Mais toute cette technique des voies de communication ne fait qu’exprimer d’une manière plus perfectionnée et plus précise une relation géographique originelle avec la Terre, où l’espace concret est ce vers quoi il a à se porter, par quoi il doit passer et où il doit planter des repères. Mais ce n’est pas seulement sur le sol qu’il foule que l’homme peut s’égarer ou chercher sa direction, qu’il rencontre des distances. Nous parlons de « voie facile, rude, droite » ou « tortueuse », de la « voie du plaisir » ou « du sacrifice ", des « étapes » de la vie, d’ « égarements » et d’ « errements », de « déviations », de « dévoyés », de « caps » à franchir ; nous sommes parfois « déroutés », il faut nous « remettre sur la bonne voie » ; il y a de « mauvaises pentes » et des « ascensions » morales.
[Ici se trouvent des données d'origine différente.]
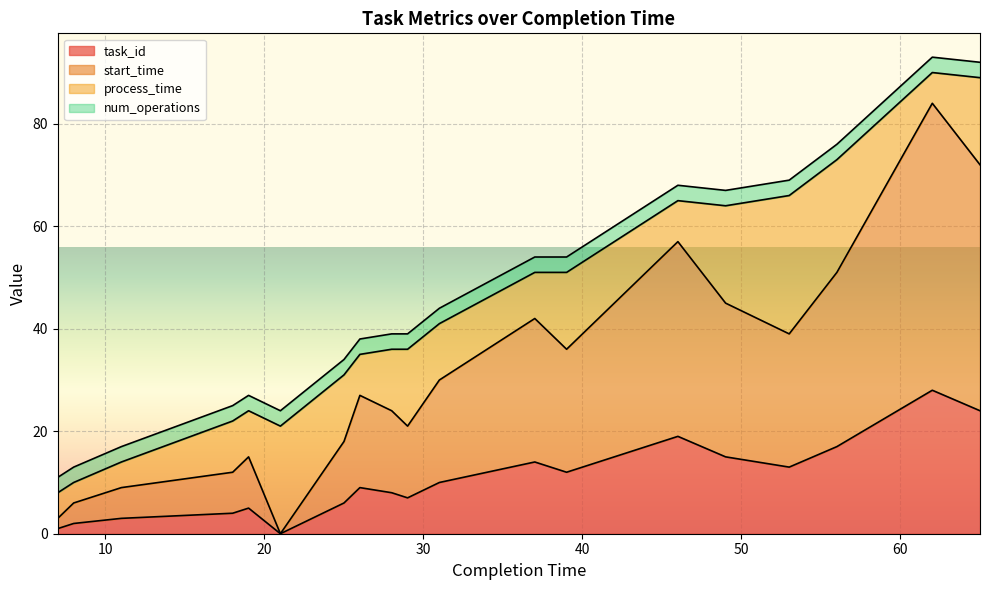

True or false: task_id and start_time intersect in this chart.

False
Enfin, nous éprouvons de l’ « éloignement » pour certaines personnes ; nous les sentons « proches » ou « distantes », voire « inaccessibles ». Toutes ces expressions semblent bien répondre à une spatialisation qui déborde l’espace pour le corps, à ce que Minkowski appelle 1’« espace primitif » où se meuvent nos pensées, nos désirs, notre volonté. Espace englobant l’espace matériel, mais plus proche, sans aucun doute, de l’espace de géographique concret que de l’espace géométrique. Espace où se déploie l’existence parce qu’elle est, par essence, extension, qu’elle cherche un horizon, des directions, des existants à rapprocher d’elle, que la vie lui offre des parcours à suivre, faciles ou accidentés, sûrs ou incertains. Là où les termes ne peuvent plus s’accrocher à une réalité qui résiste et qui répond et ne sont plus que chiffres, c’est la géographie qui tout naturellement apporte son vocabulaire parce qu’il est concret et qualitatif, proche et clair. La route parfois impose à l’homme sa direction parce qu’il est proprement « sans direction ». Les routes de France, dans les sombres journées de juin 1940, ont vu passer ces théories de fugitifs, la plupart indifférents sur leur direction et ne demandant à la route qu’une chose : fuir. A ce moment, la « géographie de la circulation » a été, au plus haut point, une géographie affective, l’homme ne voyant dans la route que la distance, souhaitée par son désarroi, l’instrument de son salut ; ainsi 1’« exode » a extériorisé son émoi intérieur, le mouvement intense de son moi vers un « ailleurs ».